Rainham. The marshes. The definitive middle distance between human and non-human landfill. The better life promised for slum-dwelling East Enders. The industrial dereliction visited on ancient riverside villages. I knew the car park, behind the railway station, the villains who used it as a convenient meeting ground: fabulous sightlines, roads spilling off in every direction. I remembered the threats some of them made, if I ever went back.

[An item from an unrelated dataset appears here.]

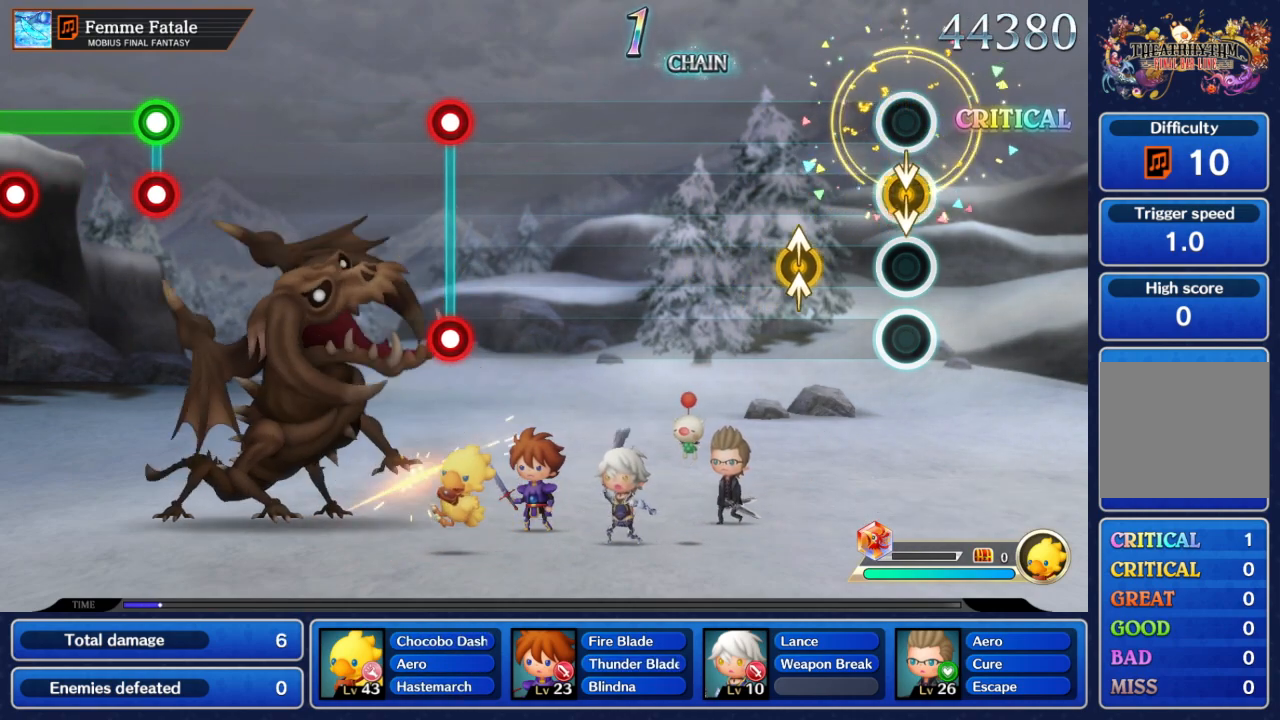
{"buttons": [], "left_stick": "up", "right_stick": "center", "events": [[100, "left_stick", "down"], [117, "right_stick", "down"], [183, "right_stick", "center"], [233, "left_stick", "center"], [400, "left_stick", "up"], [400, "right_stick", "up"], [483, "right_stick", "center"]]}
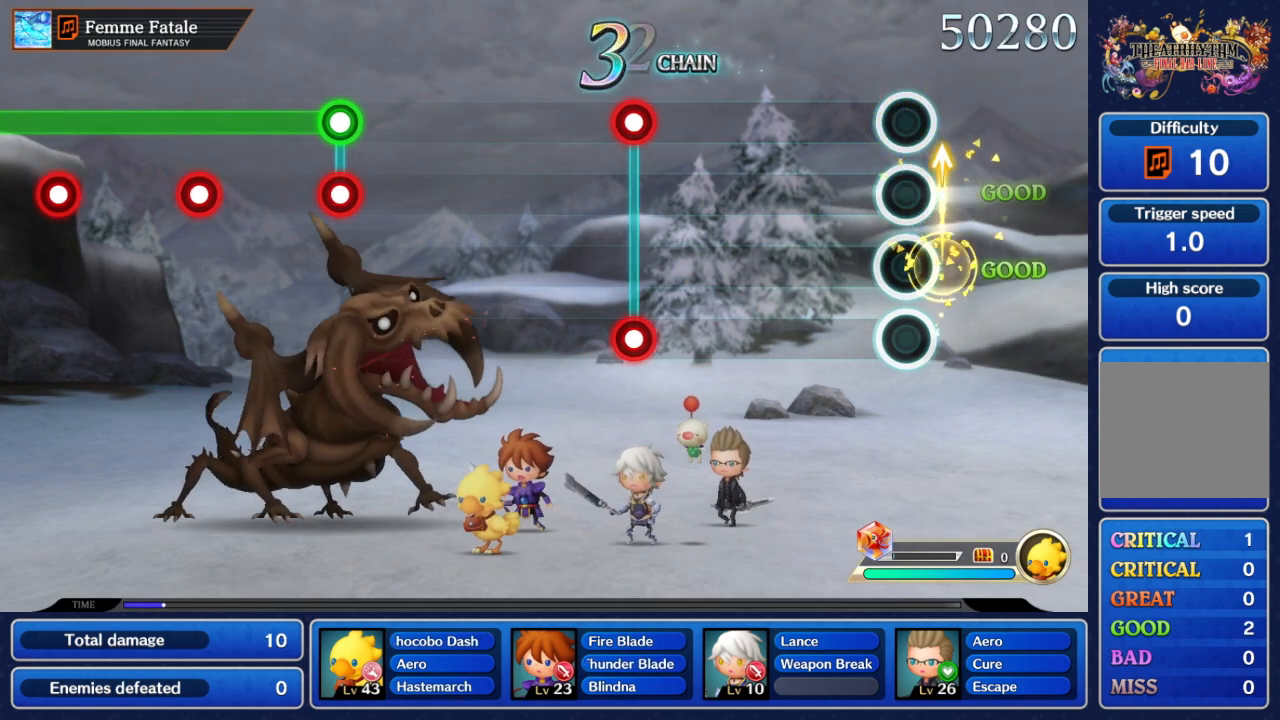
{"buttons": [], "left_stick": "center", "right_stick": "center", "events": [[17, "left_stick", "center"]]}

There’s no copyright on paranoia: where is Joey? Fenchurch Street Station was too good to be true, it was a set, an advertising shoot for Railtrack. Joey had been webbed up with music-business hustlers, pill-peddlers — wouldn’t he have come across the Sleemans? Mocatta owned a recording studio in Harrow Road. Joey probably owed him, favours for favours. Why, suddenly, out of the blue, in the early hours of the morning, would he suggest a trip to Rainham? Mickey O’Driscoll’s favoured disposal ground, black bags on the marshes, heads in ponds. It was on the news, it must be true, they’d just found a man without hands in a park in Dagenham.